This article is about animals known as worms. There is also an article about computer worms.
A
worm is any of numerous relatively small elongated soft-bodied
invertebrate animals. The most famous is the
earthworm, a member of
phylum Annelida, but there are hundreds of thousands of different
species that live in a wide variety of habitats other than
soil.
Originally, the word referred to any creeping or a crawling animal of any kind or size, such as a serpent, caterpillar, snail, or the like. Later this definition was narrowed to the modern definition which still includes several different animal groups. Some of these are from the phyla: Annelida, Chaetognatha, Nematoda ("roundworms"), Nemertea and Platyhelminthes ("flatworms").
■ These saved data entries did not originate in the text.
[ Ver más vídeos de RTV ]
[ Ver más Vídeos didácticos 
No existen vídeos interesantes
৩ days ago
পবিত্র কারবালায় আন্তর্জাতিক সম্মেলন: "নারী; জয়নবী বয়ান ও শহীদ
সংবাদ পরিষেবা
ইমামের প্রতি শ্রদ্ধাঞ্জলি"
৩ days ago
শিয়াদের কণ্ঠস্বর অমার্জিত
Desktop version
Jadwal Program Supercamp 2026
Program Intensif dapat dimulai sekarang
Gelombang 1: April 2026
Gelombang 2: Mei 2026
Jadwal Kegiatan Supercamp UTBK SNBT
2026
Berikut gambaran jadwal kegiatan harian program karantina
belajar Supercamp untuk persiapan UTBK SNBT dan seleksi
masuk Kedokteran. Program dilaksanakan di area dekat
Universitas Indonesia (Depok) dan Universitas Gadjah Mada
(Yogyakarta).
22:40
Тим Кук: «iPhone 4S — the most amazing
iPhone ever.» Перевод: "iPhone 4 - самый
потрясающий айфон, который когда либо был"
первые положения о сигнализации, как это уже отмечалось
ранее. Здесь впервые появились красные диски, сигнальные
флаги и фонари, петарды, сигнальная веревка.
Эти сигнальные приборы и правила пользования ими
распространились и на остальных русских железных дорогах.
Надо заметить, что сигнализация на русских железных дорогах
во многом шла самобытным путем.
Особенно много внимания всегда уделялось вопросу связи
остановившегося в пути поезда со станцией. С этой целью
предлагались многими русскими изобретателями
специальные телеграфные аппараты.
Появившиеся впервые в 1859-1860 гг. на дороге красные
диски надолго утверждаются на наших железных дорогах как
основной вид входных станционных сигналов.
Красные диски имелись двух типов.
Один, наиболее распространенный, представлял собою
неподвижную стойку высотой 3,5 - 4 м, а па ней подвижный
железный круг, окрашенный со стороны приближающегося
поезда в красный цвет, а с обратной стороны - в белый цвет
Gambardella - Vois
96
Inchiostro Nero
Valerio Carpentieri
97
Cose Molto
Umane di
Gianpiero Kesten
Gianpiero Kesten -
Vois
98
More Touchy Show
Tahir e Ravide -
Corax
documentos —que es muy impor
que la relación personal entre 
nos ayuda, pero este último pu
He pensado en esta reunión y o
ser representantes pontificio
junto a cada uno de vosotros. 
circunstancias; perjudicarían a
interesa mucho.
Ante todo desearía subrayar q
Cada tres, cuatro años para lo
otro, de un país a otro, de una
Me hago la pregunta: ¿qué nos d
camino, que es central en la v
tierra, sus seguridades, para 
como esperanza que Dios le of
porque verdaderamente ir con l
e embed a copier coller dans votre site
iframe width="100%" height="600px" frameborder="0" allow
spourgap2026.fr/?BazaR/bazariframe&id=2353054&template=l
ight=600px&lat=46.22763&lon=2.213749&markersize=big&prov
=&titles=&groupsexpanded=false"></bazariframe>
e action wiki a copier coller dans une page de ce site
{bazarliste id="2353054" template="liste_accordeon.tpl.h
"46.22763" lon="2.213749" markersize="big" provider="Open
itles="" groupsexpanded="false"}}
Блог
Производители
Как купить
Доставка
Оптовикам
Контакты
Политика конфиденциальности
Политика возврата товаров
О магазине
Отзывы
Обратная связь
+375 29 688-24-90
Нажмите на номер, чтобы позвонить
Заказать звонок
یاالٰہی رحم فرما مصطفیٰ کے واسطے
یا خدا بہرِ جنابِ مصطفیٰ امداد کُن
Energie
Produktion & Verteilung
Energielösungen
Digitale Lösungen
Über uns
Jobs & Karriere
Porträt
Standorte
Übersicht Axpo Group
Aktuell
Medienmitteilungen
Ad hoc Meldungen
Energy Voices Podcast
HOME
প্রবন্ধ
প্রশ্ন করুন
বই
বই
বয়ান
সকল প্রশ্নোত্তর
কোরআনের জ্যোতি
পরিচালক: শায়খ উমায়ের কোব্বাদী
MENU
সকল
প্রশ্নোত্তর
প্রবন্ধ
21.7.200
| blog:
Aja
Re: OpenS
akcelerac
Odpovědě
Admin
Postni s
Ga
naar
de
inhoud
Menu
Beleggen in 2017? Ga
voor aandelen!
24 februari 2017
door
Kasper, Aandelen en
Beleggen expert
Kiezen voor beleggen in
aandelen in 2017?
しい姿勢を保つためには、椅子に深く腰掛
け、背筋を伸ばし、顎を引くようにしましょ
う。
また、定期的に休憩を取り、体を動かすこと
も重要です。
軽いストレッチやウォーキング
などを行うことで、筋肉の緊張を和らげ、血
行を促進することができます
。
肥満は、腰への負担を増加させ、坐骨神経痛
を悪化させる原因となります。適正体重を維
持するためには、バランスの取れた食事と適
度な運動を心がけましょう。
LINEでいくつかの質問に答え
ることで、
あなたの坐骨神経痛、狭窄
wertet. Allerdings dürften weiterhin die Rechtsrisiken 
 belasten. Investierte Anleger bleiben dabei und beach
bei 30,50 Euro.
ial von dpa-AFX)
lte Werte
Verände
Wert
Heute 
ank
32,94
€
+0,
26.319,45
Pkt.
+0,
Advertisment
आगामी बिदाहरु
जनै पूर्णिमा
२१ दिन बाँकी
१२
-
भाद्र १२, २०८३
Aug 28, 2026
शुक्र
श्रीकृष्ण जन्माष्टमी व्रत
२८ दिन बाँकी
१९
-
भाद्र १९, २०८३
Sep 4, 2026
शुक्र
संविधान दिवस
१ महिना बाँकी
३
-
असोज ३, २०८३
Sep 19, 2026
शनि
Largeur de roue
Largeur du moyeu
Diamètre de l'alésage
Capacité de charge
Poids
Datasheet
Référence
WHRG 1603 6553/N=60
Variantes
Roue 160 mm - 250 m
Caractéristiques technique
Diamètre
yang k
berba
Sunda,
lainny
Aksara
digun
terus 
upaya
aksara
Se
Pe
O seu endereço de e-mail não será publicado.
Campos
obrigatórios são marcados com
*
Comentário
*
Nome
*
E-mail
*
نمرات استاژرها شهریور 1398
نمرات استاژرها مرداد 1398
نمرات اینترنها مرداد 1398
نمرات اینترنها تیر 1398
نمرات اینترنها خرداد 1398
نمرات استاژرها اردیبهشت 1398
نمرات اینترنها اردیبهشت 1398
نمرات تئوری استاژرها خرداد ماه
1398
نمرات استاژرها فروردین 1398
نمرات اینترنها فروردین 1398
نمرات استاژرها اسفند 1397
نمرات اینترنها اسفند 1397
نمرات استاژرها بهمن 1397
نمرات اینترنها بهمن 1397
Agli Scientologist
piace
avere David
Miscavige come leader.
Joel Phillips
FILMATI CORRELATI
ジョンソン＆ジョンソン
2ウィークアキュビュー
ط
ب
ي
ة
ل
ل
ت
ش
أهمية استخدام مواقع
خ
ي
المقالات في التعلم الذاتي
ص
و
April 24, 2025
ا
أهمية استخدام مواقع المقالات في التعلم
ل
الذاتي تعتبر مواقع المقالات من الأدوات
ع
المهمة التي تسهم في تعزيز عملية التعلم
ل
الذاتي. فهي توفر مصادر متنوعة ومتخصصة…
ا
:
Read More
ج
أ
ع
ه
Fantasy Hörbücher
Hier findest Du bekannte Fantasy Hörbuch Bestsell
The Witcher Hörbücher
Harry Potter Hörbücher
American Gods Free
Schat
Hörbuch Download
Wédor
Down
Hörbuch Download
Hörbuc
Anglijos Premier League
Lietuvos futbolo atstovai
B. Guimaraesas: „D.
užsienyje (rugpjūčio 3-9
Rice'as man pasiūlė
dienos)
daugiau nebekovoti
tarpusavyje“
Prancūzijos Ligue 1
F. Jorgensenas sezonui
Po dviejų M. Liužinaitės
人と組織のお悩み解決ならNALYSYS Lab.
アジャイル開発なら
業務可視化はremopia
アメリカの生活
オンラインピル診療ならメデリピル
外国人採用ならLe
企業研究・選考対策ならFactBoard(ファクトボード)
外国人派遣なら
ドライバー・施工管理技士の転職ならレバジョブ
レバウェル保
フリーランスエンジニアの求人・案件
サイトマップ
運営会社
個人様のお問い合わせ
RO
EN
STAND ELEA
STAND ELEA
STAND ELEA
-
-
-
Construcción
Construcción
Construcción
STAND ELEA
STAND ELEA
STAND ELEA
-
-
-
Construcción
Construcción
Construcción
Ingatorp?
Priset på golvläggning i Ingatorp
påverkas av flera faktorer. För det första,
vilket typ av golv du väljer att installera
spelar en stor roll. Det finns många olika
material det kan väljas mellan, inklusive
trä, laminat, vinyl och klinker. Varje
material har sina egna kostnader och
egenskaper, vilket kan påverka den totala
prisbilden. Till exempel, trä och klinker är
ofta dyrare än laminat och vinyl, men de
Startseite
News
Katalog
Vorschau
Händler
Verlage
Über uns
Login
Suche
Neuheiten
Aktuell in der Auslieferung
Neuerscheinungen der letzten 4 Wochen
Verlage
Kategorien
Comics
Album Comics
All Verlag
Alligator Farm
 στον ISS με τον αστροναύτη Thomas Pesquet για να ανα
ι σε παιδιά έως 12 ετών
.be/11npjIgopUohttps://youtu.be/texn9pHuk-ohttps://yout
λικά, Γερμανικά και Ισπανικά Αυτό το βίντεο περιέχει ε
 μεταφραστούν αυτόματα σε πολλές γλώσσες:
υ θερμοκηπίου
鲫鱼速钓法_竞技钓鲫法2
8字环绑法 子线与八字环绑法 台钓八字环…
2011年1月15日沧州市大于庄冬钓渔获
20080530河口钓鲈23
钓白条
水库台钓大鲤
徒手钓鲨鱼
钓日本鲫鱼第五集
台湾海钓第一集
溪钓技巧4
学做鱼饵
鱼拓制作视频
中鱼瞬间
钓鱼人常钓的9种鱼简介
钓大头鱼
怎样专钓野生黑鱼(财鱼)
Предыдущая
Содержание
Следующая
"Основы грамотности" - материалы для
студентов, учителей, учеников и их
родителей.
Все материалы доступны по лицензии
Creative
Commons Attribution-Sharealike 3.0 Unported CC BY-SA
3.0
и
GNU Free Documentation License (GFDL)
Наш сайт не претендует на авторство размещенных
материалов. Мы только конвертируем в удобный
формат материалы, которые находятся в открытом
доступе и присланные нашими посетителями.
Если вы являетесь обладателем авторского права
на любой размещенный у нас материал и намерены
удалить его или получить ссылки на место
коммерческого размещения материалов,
Many insect larvae are also called "worms".
The night crawler[?] (Latin name Lumbricus terrestris) is very similar to the common garden worm[?].
"Worm" phyla include:
- Acanthocephala - Spiny headed (Thorny headed) worms
- Aeschelminthes - "round worms" (includes the phyla Nematoda, Rotifera, Gastrotricha, Kinorhyncha, Nematomorpha, and Priapulida
- Annelida - Segmented worms without setae -- including earthworms
- Chaetognatha -- Arrow Worms
- Echiura -- Spoon Worms
- Gastrotricha --
- Gnathostomulida -- Jaw worms
- Hemichordata -- Acorn worms (chordates)
- Kinorhyncha
- Nematoda -- Ribbon worms
- Onychophora -- "Velvet worms" (Arthropods or close relatives thereof)
- Platyhelmintha -- flatworms
- Pogonophora -- Beard Worms.
- Polychaeta -- segmented worms with setae
- Priapulida
- Sipuncula -- "Peanut Worms"
- Rotifera
- Urochordata - Tunicate worms (possibly chordates)
- Vestimentifera
Worm is also a Nordic word for a dragon (also spelled "Wyrm").